## [Problem to solve]
Answer these questions from the extract on SELP thermal transitions and crosslinking:
1. What transition temperature does conventional DSC give for S2E8?
2. According to the extract, what is non-reversible heat flow related to?
3. After how many minutes did the sharp rise in fluorescence begin for S2E8Y?

Transition temperatures and enthalpy values for the different transitions observed with the SELPs using DSC and TMDSC.
SELP | DSC | TMDSC | |||||
---|---|---|---|---|---|---|---|
TOTAL | REV. HEAT FLOW | NON-REV HEAT FLOW | |||||
Tt (°C) | ΔH | Tt (°C) | Tt (°C) | ΔH | Tt (°C) | ΔH | |
S2E8 | 41.1 | 1.3 | 41.1 | 41.2 | 1.5 | 41.0 | −0.2 |
S2E8Y | 30.2 | 1.2 | 30.2 | 30.4 | 0.8 | 29.7 | 0.5 |
S2E8Y-K1 | 35.2 | 0.9 | 34.2 | 34.4 | 0.7 | 33.8 | 0.2 |
S2E8Y-K3 | 35.3 | 0.8 | 34.2 | 34.5 | 0.7 | 33.8 | 0.1 |
S2E8Y-K6 | 36.6 | 0.7 | 35.4 | 35.2 | 0.6 | 35.4 | 0.1 |
TEMPERATURE MODULATED DIFFERENTIAL SCANNING CALORIMETRY (TMDSC)
The endotherms with conventional DSC were the result of the sum of the different complex thermal processes, each following different kinetics. TMDSC experiments permitted the decomposition of the total heat flow observed by conventional DSC as the sum of non-reversible and reversible heat flows42, each of these associated with two different phenomena occurring simultaneously during SELP temperature-induced phase transitions. Non-reversible heat flow is related to the destruction of water clathrates that hydrate the SELP backbone, while reversible heat flow is related to the phase transition of the SELP backbone itself43–44. For the tyrosine-lacking control SELP (S2E8), the non-reversible heat flow exhibited an endotherm peak, as a result of the destruction of ordered water structures that hydrate the SELP back bone; and an exothermic reversible heat flow, as a result of the reversible folding of the SELP44.
For the SELPs bearing tyrosines, both non-reversible and reversible heat flow exhibited an endotherm peak. As previously reported43, for SELPs a reversible heat flow endotherm is related to the destruction of ordered structures as result of the temperature increase. By comparison, among the tyrosine-containing SELPs and the control, the presence of the tyrosines capable of pi-stacking (i.e., forming ordered structures) were associated with the endotherm peak observed in the reversible heat flow45–46.
The reversible heat flows of the different SELPs bearing tyrosines, as well as the effect from the location of the positively charged residue within the primary sequence of the SELPs was evaluated. When compared to the control, the presence of charged residues reduced the enthalpy associated with the reversible heat flow, with the effect more noticeable the closer the charged residue was to the tyrosine (Table 2). This result suggests that the closer the electrostatic repulsions are to the tyrosine the greater the reduction in pi-stacking of the tyrosines (thus weaker the pi-pi interactions).
FLUOROMETRIC ANALYSIS OF THE CROSSLINKING REACTION
We next studied HRP-mediated crosslinking of the SELPs (Figure 1). The onset of the sharp increase in fluorescence signal related to tyrosine crosslinking occurred at different time points depending on the SELP sequence, starting at shorter times for the S2E8Y (1 minute), with longer time frames for the SELPs bearing positive charges (3.25, 2.75 and 4.50 minutes for the S2E8Y-K1, -K3 and –K6, respectively). Interestingly, the maximum fluorescence found for the different SELPs was dependent on the presence and location of the positive charges. The S2E8Y fluorescence reached 5*105 while for the S2E8Y-K1 and S2E8Y-K3, bearing positive charges distant to the tyrosine, the fluorescence values reached 3.5*106 and 2.3*106, respectively. For S2E8Y-K6, the fluorescence dropped to 1.5*106. These results suggest the active influence of the repulsive positive charges on the HRP mediated crosslinking of the SELPs.

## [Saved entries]
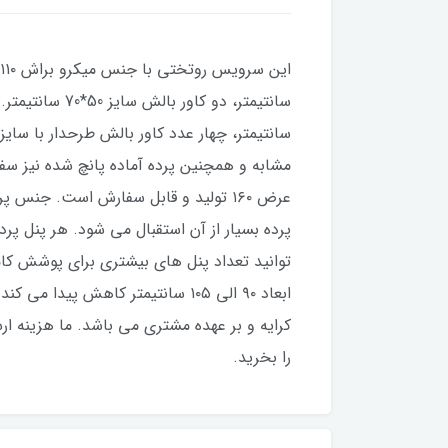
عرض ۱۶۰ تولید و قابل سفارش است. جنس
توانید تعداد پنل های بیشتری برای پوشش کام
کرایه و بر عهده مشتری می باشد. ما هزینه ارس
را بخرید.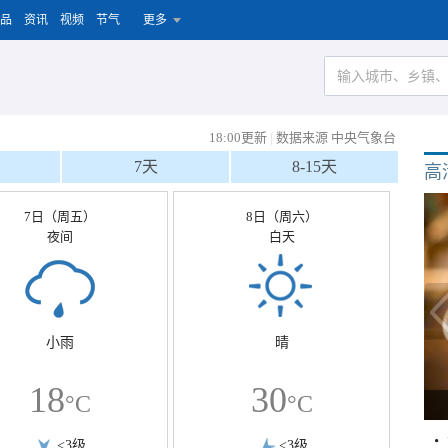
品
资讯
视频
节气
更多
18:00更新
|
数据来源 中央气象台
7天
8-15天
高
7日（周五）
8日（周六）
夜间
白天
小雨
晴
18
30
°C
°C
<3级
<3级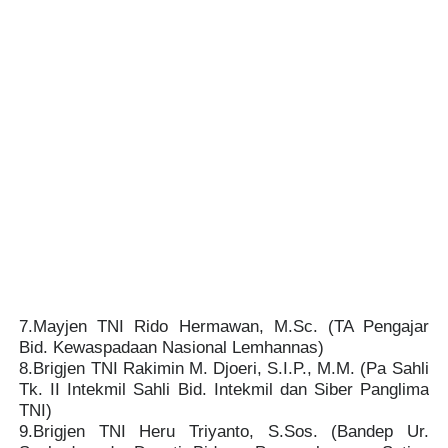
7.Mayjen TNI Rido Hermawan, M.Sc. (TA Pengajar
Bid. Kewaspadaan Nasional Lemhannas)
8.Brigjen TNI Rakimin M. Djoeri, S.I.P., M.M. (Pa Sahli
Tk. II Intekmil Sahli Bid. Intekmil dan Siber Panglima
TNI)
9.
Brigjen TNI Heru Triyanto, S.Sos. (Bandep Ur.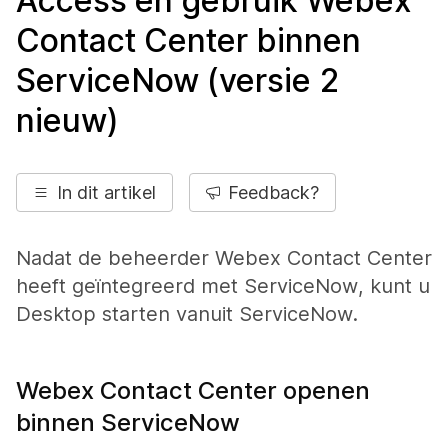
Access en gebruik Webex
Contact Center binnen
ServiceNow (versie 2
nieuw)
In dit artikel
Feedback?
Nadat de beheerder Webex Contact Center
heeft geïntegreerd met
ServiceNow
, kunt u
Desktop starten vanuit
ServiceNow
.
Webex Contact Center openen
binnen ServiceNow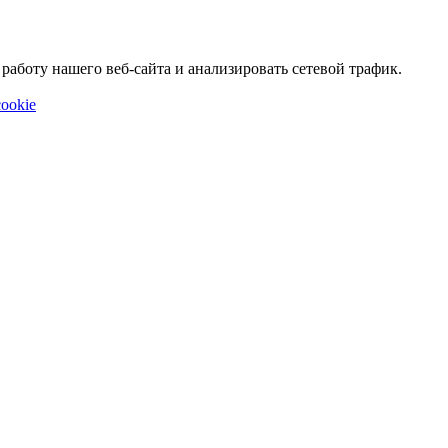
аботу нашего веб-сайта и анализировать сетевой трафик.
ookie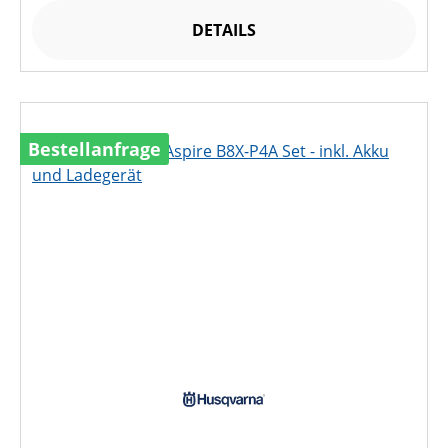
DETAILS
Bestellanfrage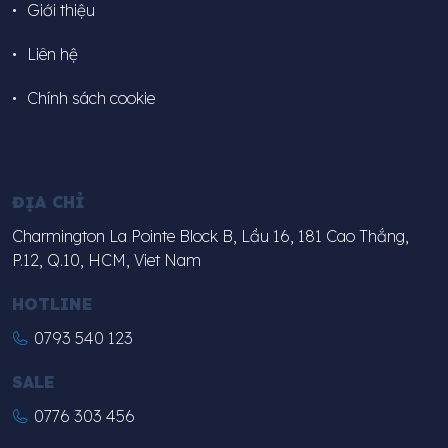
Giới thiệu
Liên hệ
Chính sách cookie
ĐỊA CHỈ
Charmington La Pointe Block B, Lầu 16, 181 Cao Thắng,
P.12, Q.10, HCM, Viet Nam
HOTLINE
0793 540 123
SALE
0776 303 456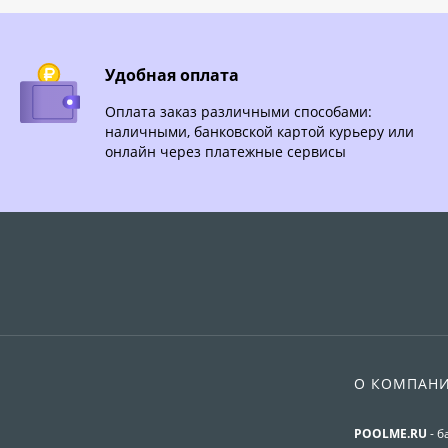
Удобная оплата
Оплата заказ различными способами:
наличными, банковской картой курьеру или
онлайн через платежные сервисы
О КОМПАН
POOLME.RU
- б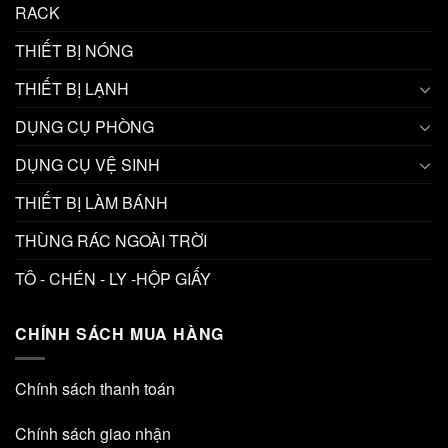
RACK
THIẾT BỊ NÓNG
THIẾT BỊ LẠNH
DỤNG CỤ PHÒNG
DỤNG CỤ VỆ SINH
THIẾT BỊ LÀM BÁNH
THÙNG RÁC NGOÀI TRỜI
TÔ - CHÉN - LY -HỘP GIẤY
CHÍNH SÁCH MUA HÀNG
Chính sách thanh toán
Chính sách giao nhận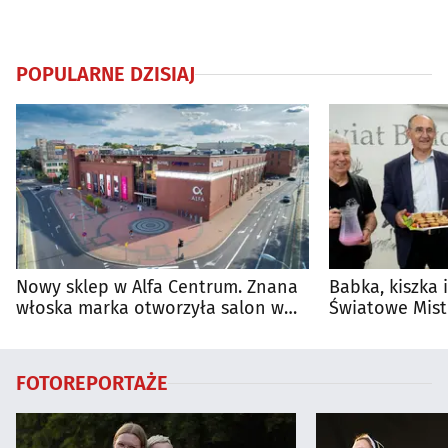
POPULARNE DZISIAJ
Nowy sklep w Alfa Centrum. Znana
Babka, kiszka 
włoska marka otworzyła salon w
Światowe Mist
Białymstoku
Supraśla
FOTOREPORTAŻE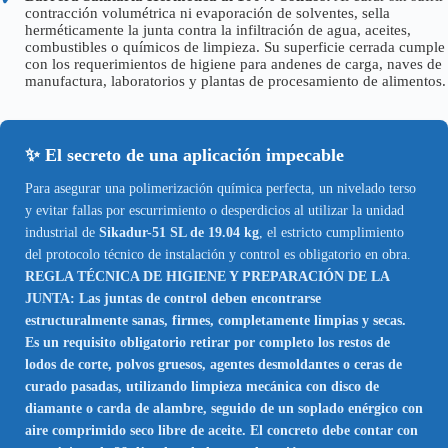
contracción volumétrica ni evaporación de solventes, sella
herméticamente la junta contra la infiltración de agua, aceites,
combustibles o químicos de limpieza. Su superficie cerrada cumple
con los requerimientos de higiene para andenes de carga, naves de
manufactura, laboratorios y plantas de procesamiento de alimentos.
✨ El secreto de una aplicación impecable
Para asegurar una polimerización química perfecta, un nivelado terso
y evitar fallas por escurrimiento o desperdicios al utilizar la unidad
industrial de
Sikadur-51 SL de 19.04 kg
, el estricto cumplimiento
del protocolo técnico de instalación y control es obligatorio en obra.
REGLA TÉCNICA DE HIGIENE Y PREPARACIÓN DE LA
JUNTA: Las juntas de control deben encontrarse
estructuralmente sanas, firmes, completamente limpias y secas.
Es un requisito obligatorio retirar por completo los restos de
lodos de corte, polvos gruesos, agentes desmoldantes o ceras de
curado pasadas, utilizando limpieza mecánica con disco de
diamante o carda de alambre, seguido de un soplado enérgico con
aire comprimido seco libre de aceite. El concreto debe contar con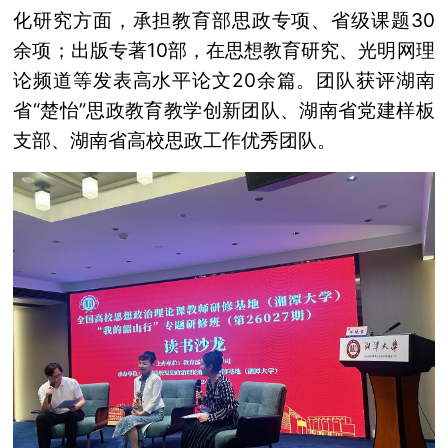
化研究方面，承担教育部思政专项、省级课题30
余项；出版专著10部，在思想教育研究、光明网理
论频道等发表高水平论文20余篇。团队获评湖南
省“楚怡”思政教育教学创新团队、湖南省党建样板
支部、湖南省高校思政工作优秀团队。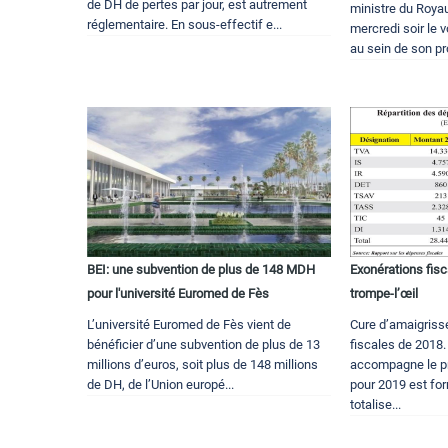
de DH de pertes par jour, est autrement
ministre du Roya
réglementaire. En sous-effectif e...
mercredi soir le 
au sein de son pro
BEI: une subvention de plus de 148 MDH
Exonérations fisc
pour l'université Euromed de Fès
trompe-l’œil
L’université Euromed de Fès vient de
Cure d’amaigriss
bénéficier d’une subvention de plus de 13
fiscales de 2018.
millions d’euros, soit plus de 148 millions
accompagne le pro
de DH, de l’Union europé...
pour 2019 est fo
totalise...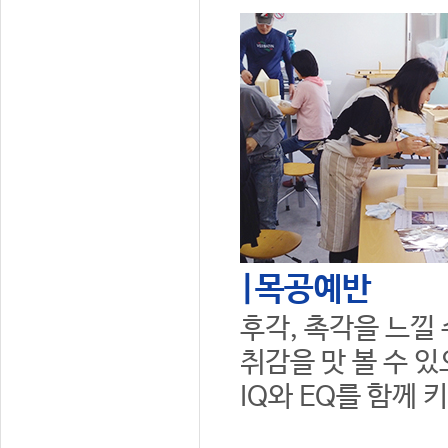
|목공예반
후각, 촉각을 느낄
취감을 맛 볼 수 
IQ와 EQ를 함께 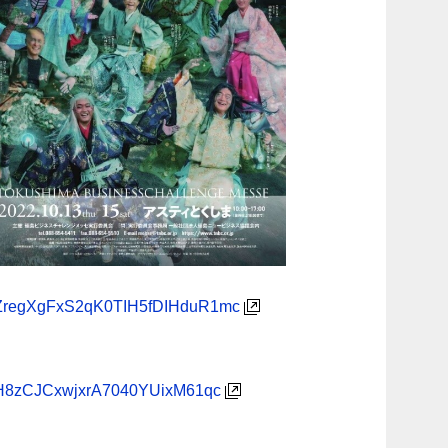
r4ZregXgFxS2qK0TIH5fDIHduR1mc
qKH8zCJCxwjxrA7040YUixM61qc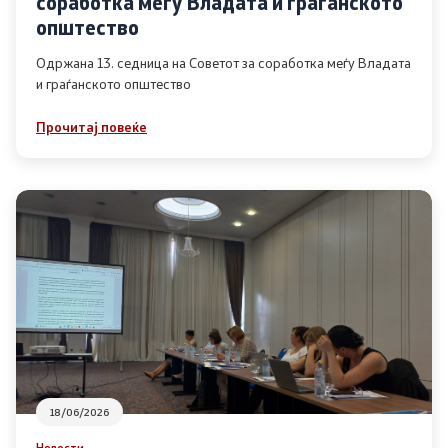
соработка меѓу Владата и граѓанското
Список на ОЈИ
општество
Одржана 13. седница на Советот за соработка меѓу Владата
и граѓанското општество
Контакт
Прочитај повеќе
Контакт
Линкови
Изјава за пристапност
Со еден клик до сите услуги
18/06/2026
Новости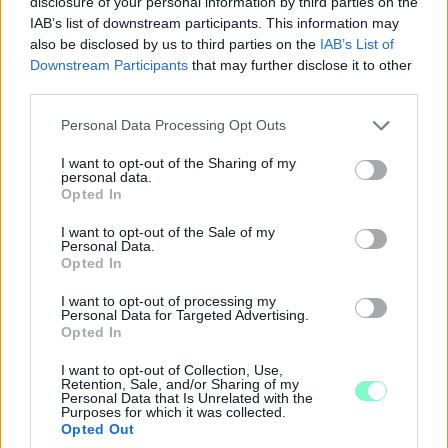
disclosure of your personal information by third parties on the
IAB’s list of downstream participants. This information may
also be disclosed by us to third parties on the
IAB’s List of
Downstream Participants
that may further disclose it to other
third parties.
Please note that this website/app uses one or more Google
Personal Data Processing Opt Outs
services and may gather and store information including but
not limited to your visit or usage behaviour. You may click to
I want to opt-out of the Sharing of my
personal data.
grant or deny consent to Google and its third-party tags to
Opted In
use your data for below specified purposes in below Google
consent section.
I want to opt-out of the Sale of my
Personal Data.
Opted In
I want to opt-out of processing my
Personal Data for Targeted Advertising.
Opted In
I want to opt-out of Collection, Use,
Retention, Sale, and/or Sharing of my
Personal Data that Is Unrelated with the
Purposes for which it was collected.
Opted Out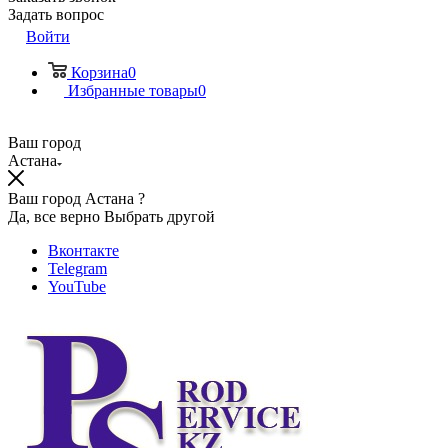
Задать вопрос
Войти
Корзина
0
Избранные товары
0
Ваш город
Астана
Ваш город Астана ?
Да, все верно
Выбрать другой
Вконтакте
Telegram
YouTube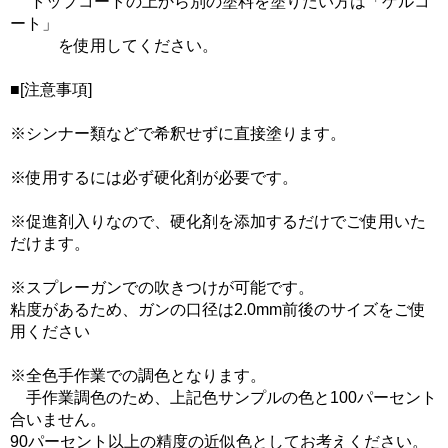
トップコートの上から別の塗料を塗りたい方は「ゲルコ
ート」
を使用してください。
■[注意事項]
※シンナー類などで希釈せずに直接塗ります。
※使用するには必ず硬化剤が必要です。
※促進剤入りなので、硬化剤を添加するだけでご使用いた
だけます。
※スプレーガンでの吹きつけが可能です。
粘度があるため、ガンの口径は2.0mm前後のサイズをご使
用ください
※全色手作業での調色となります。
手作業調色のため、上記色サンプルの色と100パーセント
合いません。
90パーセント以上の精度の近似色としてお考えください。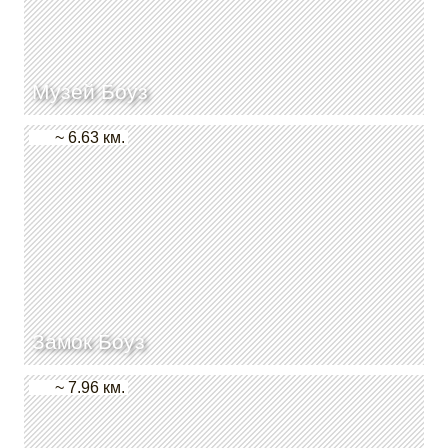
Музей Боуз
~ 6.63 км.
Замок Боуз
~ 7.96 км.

## [Response for this exercise]
1. 41.1 °C.
2. The destruction of water clathrates that hydrate the SELP backbone.
3. After 1 minute.